You could set up a log subscription for the Windows Security logs and collect those logs on a remote system.  This accounts for about 90% of all the log gathering that the Splunk App for Active Directory does, so it’s a great option.  You will have to add a transform on the collecting host to ensure the host field is set appropriately – if you don’t, the events will appear to be from the collecting host instead of the generating host.  Do not use syslog, snare or WMI to collect the Windows Event Logs – the format is different and you would have to do an extraordinary amount of work to get the same field extractions that we rely on to produce the dashboards.  The DNS Debug Logs are generated within the SYSTEM32 directory and are locked when they are being written.  You cannot collect these logs remotely as locked files cannot be opened remotely.  Locally, you can use the MonitorNoHandle method of reading the file.  Fortunately, you only need them for producing certain reports within the app.  If you can avoid those reports, you can also decide to forgo the collection of the DNS Debug data.  The performance counters can be collected via WMI.  However, the names of the counters are different, so the dashboards will remain unpopulated without some work.  Since most organizations use something else (for example, Systems Center Operations Manager) for performance management, this may not be a significant loss.

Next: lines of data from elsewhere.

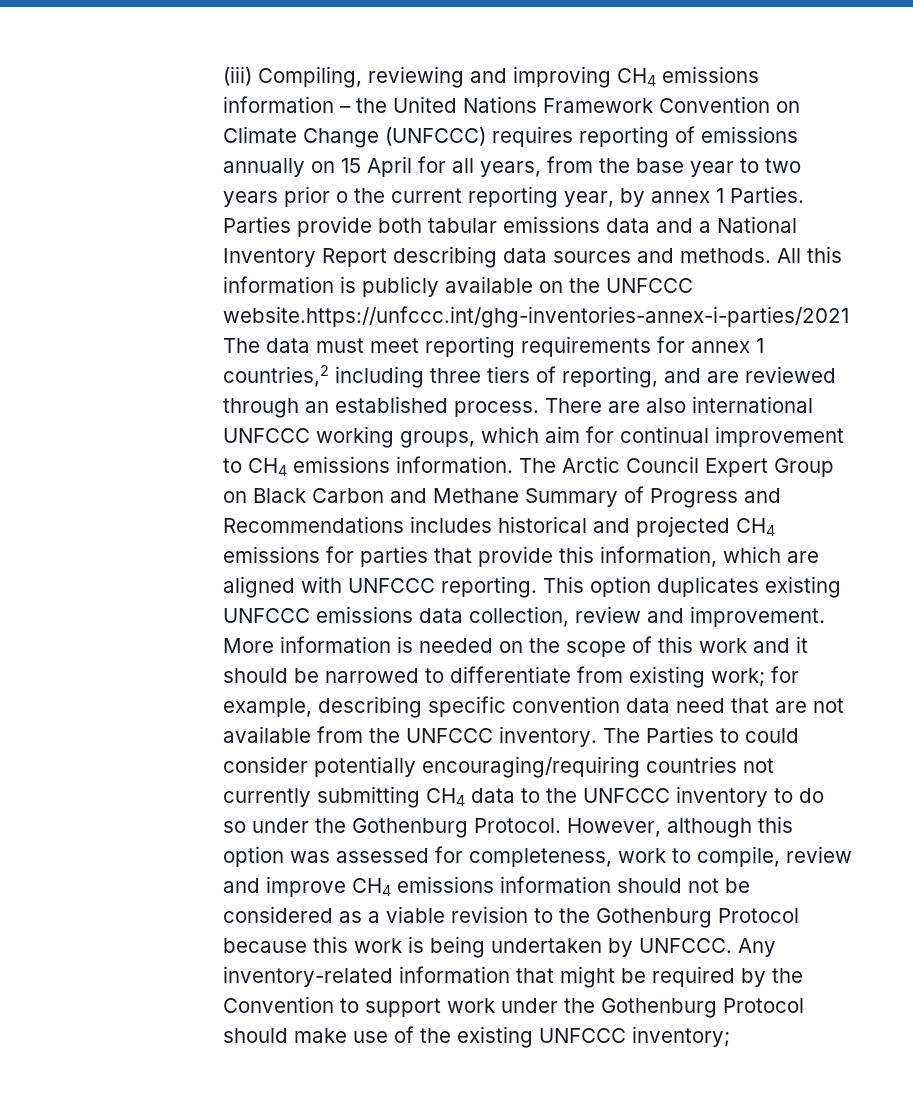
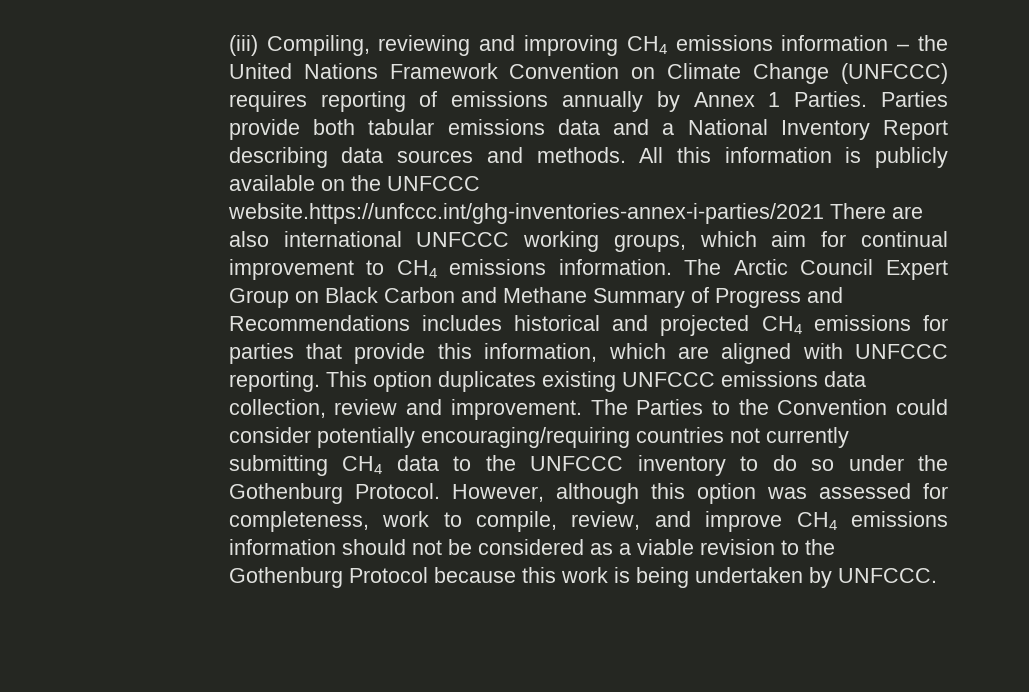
[310,156,801,177] [222,186,710,208] on 15 April for all years, from the base year to two years prior o the current reporting year, by annex -> [656,91,755,112] by Annex
[222,336,764,358] [222,365,836,388] [222,396,539,418] The data must meet reporting requirements for annex 1 countries,2 including three tiers of reporting, and are reviewed through an established process. -> (824, 213) none
[222,636,808,657] [222,666,799,688] [222,696,844,718] [222,726,597,747] More information is needed on the scope of this work and it should be narrowed to differentiate from existing work; for example, describing specific convention data need that are not available from the UNFCCC inventory. -> (582, 409) none
(739, 735) none -> [738,399,888,415] the Convention
[785,846,852,863] review -> [571,511,641,530] review,
[737,938,776,957] [222,966,803,988] [222,996,804,1018] [222,1026,730,1048] Any inventory-related information that might be required by the Convention to support work under the Gothenburg Protocol should make use of the existing UNFCCC inventory; -> (937, 575) none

This leaves us with the PowerShell scripts.  As many of you will know, PowerShell includes the ability to run commands remotely.  However, the scripts are not designed to run remotely.  When you run a script remotely, it serializes the results and sends them back to you.  Unfortunately, when deserialization occurs on the collection end, the data is not in exactly the same format.  In addition, you need to have domain or enterprise administrator privileges to run many of the functions that touch the Active Directory Domain Controller functionality – things like replication information and the contents of the DNS Server.  A good PowerShell expert might be able to alter the scripts, but how are you going to get around the requirements for the wide-ranging security requirements that remote execution requires?

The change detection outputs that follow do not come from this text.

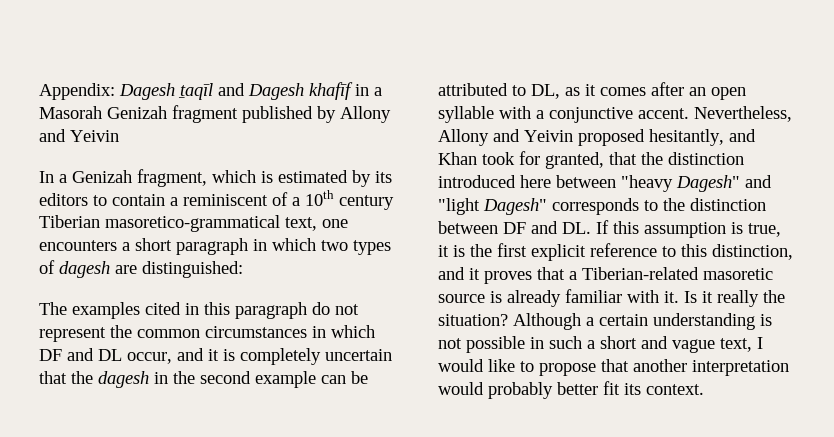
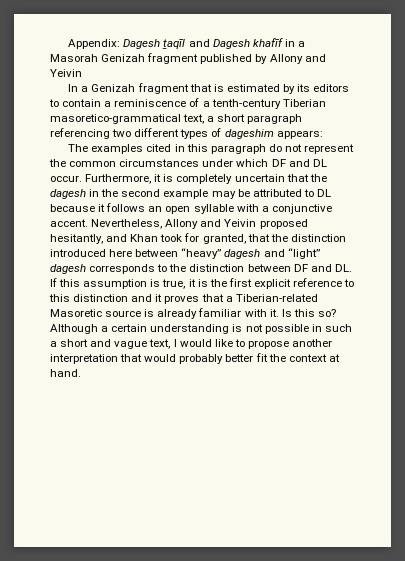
[137,169,256,187] fragment, which -> [137,83,212,94] fragment that
[183,194,268,206] reminiscent -> [114,99,187,107] reminiscence
[305,190,394,210] 10th century -> [211,99,281,109] tenth-century
[322,219,348,228] [39,240,117,251] one encounters -> (205, 119) none
[253,238,391,255] [39,260,243,278] in which two types of dagesh are distinguished: -> [50,128,323,139] referencing two different types of dageshim appears:
[312,326,326,338] in -> [202,159,234,167] under
[127,348,204,364] occur, and -> [50,174,152,184] occur. Furthermore,
[321,375,346,384] can -> [211,191,236,199] may
[531,82,684,99] DL, as it comes after -> [316,189,331,197] [50,203,146,212] DL because it follows
[621,175,772,192] [438,198,547,215] "heavy Dagesh" and "light Dagesh" -> [181,248,320,259] [50,264,86,274] “heavy” dagesh and “light” dagesh
[712,244,793,260] distinction, -> [73,294,129,302] distinction
[703,268,773,280] masoretic -> [50,309,102,317] Masoretic
[702,290,785,307] [438,314,508,326] it really the situation? -> [293,309,336,317] this so?
[601,359,629,372] that -> (289, 344) none
(789, 368) none -> [120,354,143,362] that
[624,383,704,395] its context. -> [268,354,340,362] [50,369,81,377] the context at hand.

This brings us to the next question – who should I run the Universal Forwarder as?  As you might have guessed from the above comments, you have only two choices, and one of those is really not a choice.  Your two choices are the system local user and a domain administrator.  If you choose the domain administrator, then the Splunk Administrator can execute any PowerShell script anywhere in the domain.  This is bad – really bad.   I strongly discourage you from even thinking this is a good idea.  It isn’t.  Worse – if you are running the Splunk Universal Forwarder on a forest root node, the user needs to be an Enterprise Administrator.  This is even worse than the domain administrator, giving the Splunk Administrator the ability to do anything on any computer within the enterprise.  Don’t do it.

That leaves us with the system local user.  Choosing this option will allow the universal forwarder to access all the information it needs, but only on the local system.  It can’t access that same information across the network.  This is perfect – you isolate the capabilities to just the system you are monitoring.  Of course, this requires that you have a Universal Forwarder on the domain controller, but that’s better all round for a security setting.

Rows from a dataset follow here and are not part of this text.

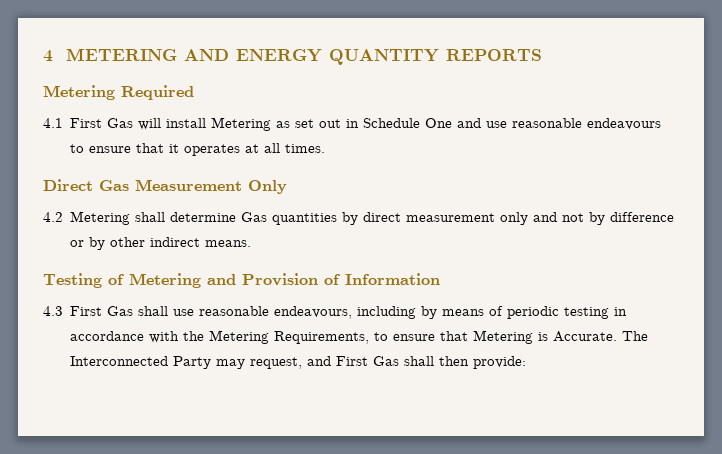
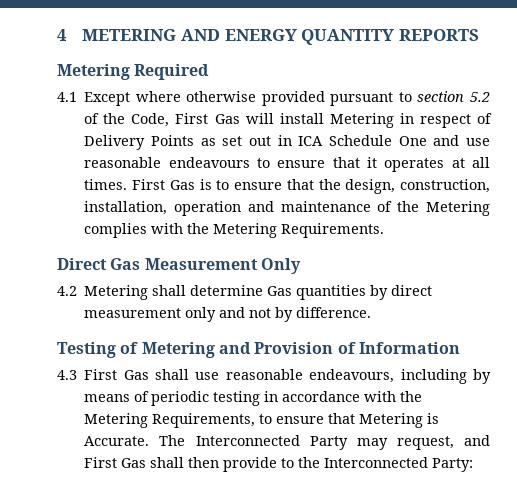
(63, 123) none -> [84,91,490,106] [84,113,170,127] Except where otherwise provided pursuant to section 5.2 of the Code,
(272, 124) none -> [399,113,492,128] [84,135,194,150] in respect of Delivery Points
(360, 123) none -> [298,136,324,146] ICA
(326, 148) none -> [132,179,490,194] [84,201,491,216] [84,223,385,238] First Gas is to ensure that the design, construction, installation, operation and maintenance of the Metering complies with the Metering Requirements.
[610,212,675,222] [70,237,252,250] difference or by other indirect means. -> [296,307,372,318] difference.
[473,356,527,369] provide: -> [223,457,474,472] provide to the Interconnected Party:

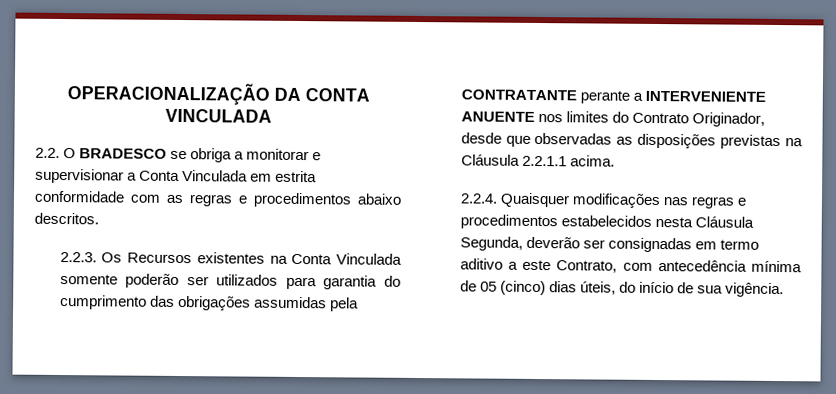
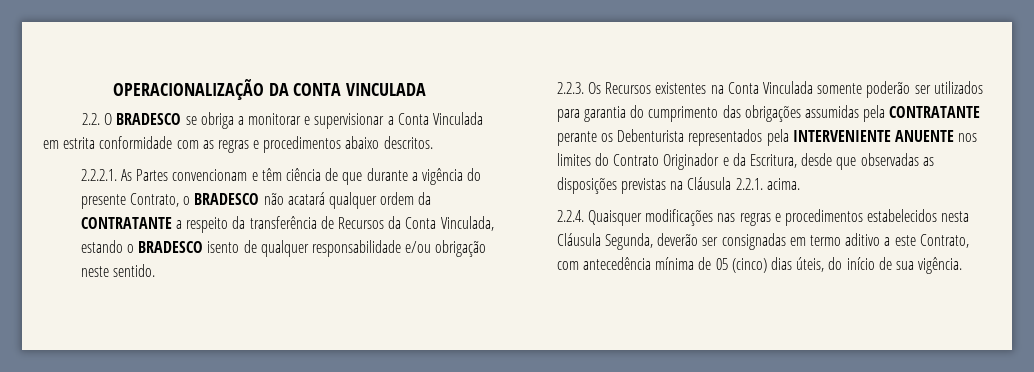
(99, 218) none -> [80,168,482,185] [80,192,432,209] [80,216,494,233] [80,240,487,257] [80,264,156,277] // 2.2.2.1. As Partes convencionam e têm ciência de que durante a vigência do presente Contrato, o BRADESCO não acatará qualquer ordem da CONTRATANTE a respeito da transferência de Recursos da Conta Vinculada, estando o BRADESCO isento de qualquer responsabilidade e/ou obrigação neste sentido.
[632,92,643,101] a -> [601,129,789,146] os Debenturista representados pela
[691,112,765,127] Originador, -> [663,153,798,170] Originador e da Escritura,
[521,155,567,167] 2.2.1.1 -> [735,178,763,190] 2.2.1.

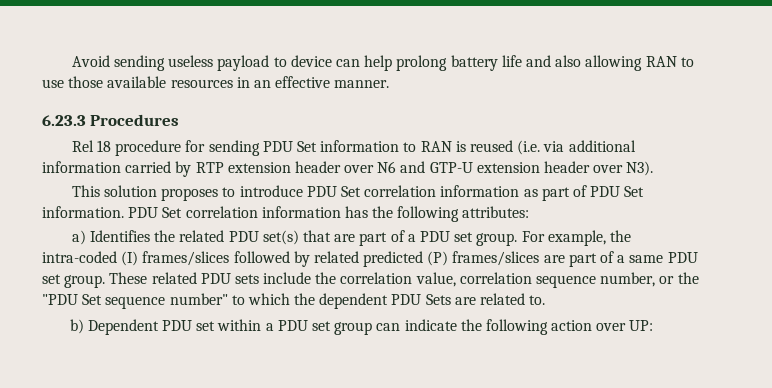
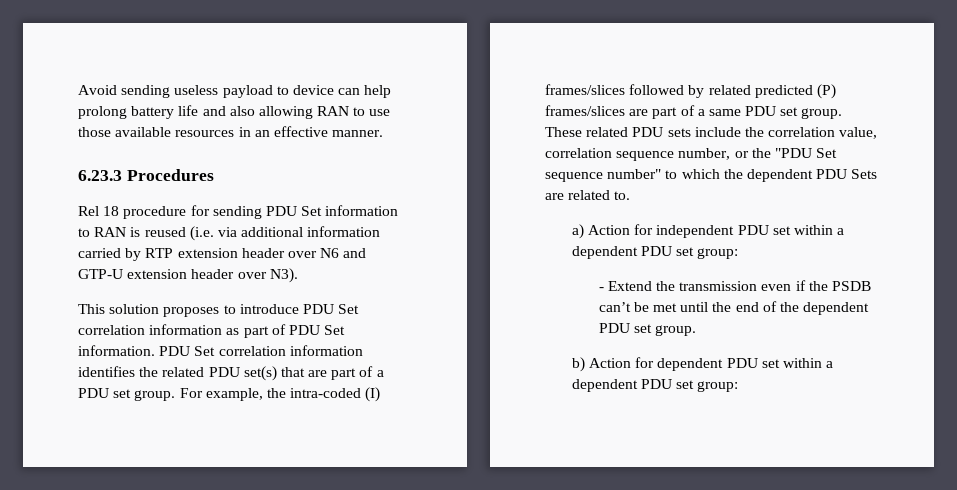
[344,206,530,222] [71,230,151,245] has the following attributes: // a) Identifies -> [78,366,135,377] identifies
[69,319,654,335] b) Dependent PDU set within a PDU set group can indicate the following action over UP: -> [571,224,845,239] [571,246,739,259] [598,280,871,291] [598,301,870,315] [598,323,697,336] [571,357,834,372] [571,379,739,392] a) Action for independent PDU set within a dependent PDU set group: // - Extend the transmission even if the PSDB can’t be met until the end of the dependent PDU set group. // b) Action for dependent PDU set within a dependent PDU set group:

This begs the question – what is the impact of the Universal Forwarder on my domain controller?  There are two phases of collection – baselining and ongoing service.  During baselining, you can expect a memory utilization about the same size as your directory and a high CPU load.  If your directory is large, then this can take some time and be a concern.  Once the baselining is complete, you can expect a 40-80Mb RSS on the memory side and 3-5% CPU utilization, depending on how busy your domain controller is.  I always recommend the following actions:

  1. Turn off baselining
  2. Turn off the admon data input on all but 1-2 systems (depending on redundancy needs) per domain.

You can read all about these recommendations in more detail in another blog post.  If you follow these rules, your Splunk App for Active Directory installation will go smoothly.